▶ [ZADANIE 1]: Przepisz bez zmian wiersze rekordów, zaczynając od wiersza z „order: Anseriformes” i kończąc na wierszu z „scientific name: Chamaenerion angustifolium” (oba włącznie).

▶ [PODANY TEKST]:
+ + +

Skasowałam. Kurcze - nie mam zaufania do tego forum.
matko święta, a my nadal w tym samym miejscu why?????
No może nie w tym samym, ale faktycznie - myślałam, ze o tej porze dawno będziecie już mieszkać. Myślę, że sęk w tym, że my MUSIELISMY się przeprowadzić w styczniu. Po prostu zaczynałam pracę w W-wie i nie mogłam jej przełożyc. No i to determinowałao wszystko - nie dopieszczaliśmy pewnych kwestii, nie odkładałam zakupu drożysz rzeczy na póxniej, bo musiałam mieć na już - tansze. Ale takich kompromisów nie było zbyt wiele.
Co do tarasu, to muszę pochwalić się mężem - wszystko zrobił ZUPEŁNIE sam. No może w ostatnią fazę (najprzyjemnijeszą) czyli przykręcanie desek włączył mnie. Taras jest świetny. Dzieci siedzą sobie latem całe dnie na nim i tyłki im nie marzną (jak to bywa na tarasach gresowych) a my mamy uczte estetyczną. Na wiosnę posadzę lawendę w donicach i będzie jeszcze piekniej. No i zakrzewię ten ogórd, bo na razie jest nieco łyso. Muszę też postawic płot tam gdzie teraz jest siatka. W tym roku z wielu powodów tego nie zrobilismy, ale na wiosnę będzie to priorytetowa sprawa.
łazienka - pamiętasz jak ekscytowałam się zakupem kafelek? To była jedna z najlepszych decyzji. Prezentują się świetnie. Glazurnicy klęli przy nich (bo duży format, dużo przycinania) ale efekt jest. Merbau - tez lubię - choc było z nim wilele problemów (po prostu parkieciarze ściemniali na poczatku, że wiedza czym go pociągnąć - skonczyło się na 4 cyklinowaniach i lakierowaniach). Ale po roku stwierdzam, że w drugim domu położe kafelki. Są łatwiejsze w utrzymaniu. Poza tym przy dzieciach nie da się uniknąć zalania przy wannie podłogi. Efekt nie trudno zgadnąc jaki...

+ + +

▶ [WYCIĄG Z REKORDÓW]:
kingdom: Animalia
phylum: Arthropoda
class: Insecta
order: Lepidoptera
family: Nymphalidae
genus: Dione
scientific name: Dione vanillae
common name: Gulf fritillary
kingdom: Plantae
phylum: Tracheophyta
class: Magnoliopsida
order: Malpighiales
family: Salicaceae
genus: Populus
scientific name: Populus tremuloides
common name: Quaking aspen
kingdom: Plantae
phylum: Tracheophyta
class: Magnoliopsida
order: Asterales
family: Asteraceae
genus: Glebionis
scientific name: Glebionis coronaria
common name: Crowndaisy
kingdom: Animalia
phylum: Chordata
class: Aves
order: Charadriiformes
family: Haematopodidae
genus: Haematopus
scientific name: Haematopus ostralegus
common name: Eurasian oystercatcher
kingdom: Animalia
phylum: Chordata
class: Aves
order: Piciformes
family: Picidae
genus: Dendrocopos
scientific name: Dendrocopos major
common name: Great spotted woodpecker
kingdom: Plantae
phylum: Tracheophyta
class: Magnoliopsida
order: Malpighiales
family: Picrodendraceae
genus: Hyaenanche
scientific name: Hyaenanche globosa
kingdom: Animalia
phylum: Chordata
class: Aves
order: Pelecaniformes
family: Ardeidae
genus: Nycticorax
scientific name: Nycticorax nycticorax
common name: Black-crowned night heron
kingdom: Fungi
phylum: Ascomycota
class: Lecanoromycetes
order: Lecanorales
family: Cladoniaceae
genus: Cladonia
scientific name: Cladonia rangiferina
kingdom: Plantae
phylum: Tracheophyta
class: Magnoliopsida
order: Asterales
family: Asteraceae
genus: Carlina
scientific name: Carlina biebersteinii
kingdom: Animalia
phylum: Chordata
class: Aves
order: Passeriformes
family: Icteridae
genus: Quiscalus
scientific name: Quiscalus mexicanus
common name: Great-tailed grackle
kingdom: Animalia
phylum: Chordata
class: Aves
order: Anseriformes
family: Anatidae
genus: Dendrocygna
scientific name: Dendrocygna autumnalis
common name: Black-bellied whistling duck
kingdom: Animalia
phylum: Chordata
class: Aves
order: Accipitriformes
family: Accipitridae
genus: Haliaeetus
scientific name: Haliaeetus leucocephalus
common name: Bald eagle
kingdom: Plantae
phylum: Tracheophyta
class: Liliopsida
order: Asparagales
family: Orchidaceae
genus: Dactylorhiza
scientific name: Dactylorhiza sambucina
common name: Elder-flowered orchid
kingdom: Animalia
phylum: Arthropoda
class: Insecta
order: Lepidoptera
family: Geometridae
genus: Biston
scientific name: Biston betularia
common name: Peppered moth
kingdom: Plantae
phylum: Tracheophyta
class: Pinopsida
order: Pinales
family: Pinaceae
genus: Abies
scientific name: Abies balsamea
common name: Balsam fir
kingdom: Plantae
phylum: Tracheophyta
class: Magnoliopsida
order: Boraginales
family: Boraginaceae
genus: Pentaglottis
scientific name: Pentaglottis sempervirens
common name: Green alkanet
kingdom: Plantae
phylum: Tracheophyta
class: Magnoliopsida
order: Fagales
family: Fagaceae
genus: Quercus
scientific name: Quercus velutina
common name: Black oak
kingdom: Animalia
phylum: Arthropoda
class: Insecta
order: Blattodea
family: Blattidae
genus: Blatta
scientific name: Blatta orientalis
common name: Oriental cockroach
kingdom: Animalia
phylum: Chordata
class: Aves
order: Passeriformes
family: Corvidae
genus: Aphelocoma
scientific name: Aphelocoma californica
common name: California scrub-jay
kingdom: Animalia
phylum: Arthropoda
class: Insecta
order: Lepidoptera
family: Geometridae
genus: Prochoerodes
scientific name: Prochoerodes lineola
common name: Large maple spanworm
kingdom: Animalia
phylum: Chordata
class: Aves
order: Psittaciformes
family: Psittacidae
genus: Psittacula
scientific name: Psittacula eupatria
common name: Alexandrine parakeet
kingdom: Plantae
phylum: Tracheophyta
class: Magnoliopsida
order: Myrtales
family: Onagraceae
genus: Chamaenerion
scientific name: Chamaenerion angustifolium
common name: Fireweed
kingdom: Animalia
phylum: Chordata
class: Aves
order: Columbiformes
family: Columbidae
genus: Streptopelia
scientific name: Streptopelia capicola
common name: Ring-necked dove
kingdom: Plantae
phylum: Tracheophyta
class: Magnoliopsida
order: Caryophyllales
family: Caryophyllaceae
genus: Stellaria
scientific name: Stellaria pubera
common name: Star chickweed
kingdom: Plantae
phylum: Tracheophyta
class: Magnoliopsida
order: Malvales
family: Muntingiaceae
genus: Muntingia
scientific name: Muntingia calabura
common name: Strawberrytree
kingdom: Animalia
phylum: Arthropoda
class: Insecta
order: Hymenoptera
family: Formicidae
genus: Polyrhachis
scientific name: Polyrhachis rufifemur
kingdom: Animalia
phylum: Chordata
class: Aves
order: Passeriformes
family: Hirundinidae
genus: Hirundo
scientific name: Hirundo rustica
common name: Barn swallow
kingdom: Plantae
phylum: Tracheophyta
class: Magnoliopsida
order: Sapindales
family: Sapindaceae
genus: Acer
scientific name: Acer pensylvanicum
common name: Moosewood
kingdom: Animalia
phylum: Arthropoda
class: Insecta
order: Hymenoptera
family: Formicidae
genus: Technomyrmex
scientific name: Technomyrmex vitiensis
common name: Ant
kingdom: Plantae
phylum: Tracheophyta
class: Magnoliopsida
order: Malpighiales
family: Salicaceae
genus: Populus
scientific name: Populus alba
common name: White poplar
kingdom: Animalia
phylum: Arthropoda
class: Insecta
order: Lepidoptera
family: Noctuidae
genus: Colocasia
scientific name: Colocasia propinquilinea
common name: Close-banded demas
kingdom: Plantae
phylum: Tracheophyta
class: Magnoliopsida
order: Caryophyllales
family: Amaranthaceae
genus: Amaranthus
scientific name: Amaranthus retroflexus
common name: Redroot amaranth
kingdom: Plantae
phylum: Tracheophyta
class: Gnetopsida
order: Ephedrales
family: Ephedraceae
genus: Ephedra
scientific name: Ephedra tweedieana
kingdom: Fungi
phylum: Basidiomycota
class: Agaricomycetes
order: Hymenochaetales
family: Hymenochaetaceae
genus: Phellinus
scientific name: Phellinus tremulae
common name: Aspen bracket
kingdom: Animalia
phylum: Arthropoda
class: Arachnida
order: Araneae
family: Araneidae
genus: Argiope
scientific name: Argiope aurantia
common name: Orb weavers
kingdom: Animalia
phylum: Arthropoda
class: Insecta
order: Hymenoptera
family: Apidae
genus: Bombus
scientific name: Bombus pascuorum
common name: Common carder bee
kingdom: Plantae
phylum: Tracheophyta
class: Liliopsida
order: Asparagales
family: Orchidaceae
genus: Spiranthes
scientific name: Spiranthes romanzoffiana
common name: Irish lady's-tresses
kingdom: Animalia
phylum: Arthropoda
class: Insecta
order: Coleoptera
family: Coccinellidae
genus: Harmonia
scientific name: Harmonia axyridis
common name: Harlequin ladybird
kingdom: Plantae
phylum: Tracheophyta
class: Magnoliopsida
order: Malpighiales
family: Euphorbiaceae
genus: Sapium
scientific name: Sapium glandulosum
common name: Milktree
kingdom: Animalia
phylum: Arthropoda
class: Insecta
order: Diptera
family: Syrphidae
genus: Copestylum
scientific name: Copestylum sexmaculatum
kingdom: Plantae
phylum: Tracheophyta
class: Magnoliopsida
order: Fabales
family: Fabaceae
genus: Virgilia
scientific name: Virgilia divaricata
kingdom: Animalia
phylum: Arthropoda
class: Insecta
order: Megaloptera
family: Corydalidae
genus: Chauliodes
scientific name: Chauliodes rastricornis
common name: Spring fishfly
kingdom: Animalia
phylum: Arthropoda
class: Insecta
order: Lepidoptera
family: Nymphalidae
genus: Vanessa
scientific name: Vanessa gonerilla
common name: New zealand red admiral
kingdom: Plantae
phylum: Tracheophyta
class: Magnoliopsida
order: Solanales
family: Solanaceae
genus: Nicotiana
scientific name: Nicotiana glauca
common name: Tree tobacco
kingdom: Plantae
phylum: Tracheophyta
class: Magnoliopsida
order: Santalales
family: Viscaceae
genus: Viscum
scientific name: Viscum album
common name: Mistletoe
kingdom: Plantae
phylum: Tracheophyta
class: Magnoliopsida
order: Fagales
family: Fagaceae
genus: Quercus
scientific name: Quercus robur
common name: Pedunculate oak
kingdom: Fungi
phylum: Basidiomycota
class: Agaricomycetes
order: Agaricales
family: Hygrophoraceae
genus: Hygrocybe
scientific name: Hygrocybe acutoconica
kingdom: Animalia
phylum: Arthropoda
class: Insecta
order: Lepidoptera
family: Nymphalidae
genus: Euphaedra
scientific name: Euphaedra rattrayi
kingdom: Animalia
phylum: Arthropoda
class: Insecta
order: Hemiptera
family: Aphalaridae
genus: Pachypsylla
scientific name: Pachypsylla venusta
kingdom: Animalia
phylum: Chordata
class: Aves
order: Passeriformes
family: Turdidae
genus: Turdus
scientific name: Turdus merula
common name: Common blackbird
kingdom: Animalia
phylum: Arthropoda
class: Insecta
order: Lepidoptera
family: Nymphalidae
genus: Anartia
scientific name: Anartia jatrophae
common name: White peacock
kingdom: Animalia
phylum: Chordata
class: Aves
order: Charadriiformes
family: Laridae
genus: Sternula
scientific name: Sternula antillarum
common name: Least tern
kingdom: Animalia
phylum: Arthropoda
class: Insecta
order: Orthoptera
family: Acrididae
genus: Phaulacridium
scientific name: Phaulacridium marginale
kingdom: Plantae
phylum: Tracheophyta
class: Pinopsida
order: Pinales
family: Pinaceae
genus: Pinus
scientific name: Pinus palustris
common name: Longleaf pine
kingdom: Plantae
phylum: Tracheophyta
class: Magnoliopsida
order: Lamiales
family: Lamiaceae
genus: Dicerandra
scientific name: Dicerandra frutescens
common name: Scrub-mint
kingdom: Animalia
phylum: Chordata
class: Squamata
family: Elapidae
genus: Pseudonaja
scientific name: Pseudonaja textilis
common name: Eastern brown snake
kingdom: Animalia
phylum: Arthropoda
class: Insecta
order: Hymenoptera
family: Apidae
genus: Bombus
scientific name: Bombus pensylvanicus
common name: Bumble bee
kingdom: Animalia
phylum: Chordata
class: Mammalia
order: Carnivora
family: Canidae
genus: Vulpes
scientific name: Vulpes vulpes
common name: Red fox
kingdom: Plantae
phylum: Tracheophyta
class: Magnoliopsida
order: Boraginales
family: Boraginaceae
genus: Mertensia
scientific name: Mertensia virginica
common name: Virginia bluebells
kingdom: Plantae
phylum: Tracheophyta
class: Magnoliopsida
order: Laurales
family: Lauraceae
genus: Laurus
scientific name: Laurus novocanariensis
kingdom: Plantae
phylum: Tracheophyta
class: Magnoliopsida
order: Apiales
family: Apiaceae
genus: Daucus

+ + +

▶ [ZADANIE 2]: Dopisz dalszy ciąg wpisu o urządzaniu domu, zaczynając po jego ostatnim zdaniu.

▶ [WYNIK 1]:
order: Anseriformes
family: Anatidae
genus: Dendrocygna
scientific name: Dendrocygna autumnalis
common name: Black-bellied whistling duck
kingdom: Animalia
phylum: Chordata
class: Aves
order: Accipitriformes
family: Accipitridae
genus: Haliaeetus
scientific name: Haliaeetus leucocephalus
common name: Bald eagle
kingdom: Plantae
phylum: Tracheophyta
class: Liliopsida
order: Asparagales
family: Orchidaceae
genus: Dactylorhiza
scientific name: Dactylorhiza sambucina
common name: Elder-flowered orchid
kingdom: Animalia
phylum: Arthropoda
class: Insecta
order: Lepidoptera
family: Geometridae
genus: Biston
scientific name: Biston betularia
common name: Peppered moth
kingdom: Plantae
phylum: Tracheophyta
class: Pinopsida
order: Pinales
family: Pinaceae
genus: Abies
scientific name: Abies balsamea
common name: Balsam fir
kingdom: Plantae
phylum: Tracheophyta
class: Magnoliopsida
order: Boraginales
family: Boraginaceae
genus: Pentaglottis
scientific name: Pentaglottis sempervirens
common name: Green alkanet
kingdom: Plantae
phylum: Tracheophyta
class: Magnoliopsida
order: Fagales
family: Fagaceae
genus: Quercus
scientific name: Quercus velutina
common name: Black oak
kingdom: Animalia
phylum: Arthropoda
class: Insecta
order: Blattodea
family: Blattidae
genus: Blatta
scientific name: Blatta orientalis
common name: Oriental cockroach
kingdom: Animalia
phylum: Chordata
class: Aves
order: Passeriformes
family: Corvidae
genus: Aphelocoma
scientific name: Aphelocoma californica
common name: California scrub-jay
kingdom: Animalia
phylum: Arthropoda
class: Insecta
order: Lepidoptera
family: Geometridae
genus: Prochoerodes
scientific name: Prochoerodes lineola
common name: Large maple spanworm
kingdom: Animalia
phylum: Chordata
class: Aves
order: Psittaciformes
family: Psittacidae
genus: Psittacula
scientific name: Psittacula eupatria
common name: Alexandrine parakeet
kingdom: Plantae
phylum: Tracheophyta
class: Magnoliopsida
order: Myrtales
family: Onagraceae
genus: Chamaenerion
scientific name: Chamaenerion angustifolium

▶ [WYNIK 2]:
Oswietlenie - kurcze - nie pamiętam firmy (bo znana nie była chyba) - po prostu weszłam do sklepu gdzie takie wisiały i wskazałam polcem, że oto mi chodzi. To są metalowe uchwyty (dwa osobne), w które wkłada się, wciska świetlówkę. Zamontowane są tak, że świetlówki tworzą jedną linię. Mozna w ten sposób wiele ciekawych efektów uzyskać.
Aha - ktos pytał o oświetlenie przy wannie - ja mam tam ZWYKŁE halogeny. Elektryk twierdził, że takie sa ok. No i sa - od roku nic się nie dzieje.
A ściany częściowo chętnie pomalowałabym bardzo jasną szarością (biel wg mnie źle wygląda) - ale małżonek stanowczo zaprotestował. Za dwa tzy lata malowanie - jest czas do namysłu - bo zmienimy coś na pewno.
Editta -zapraszam do Warszawy!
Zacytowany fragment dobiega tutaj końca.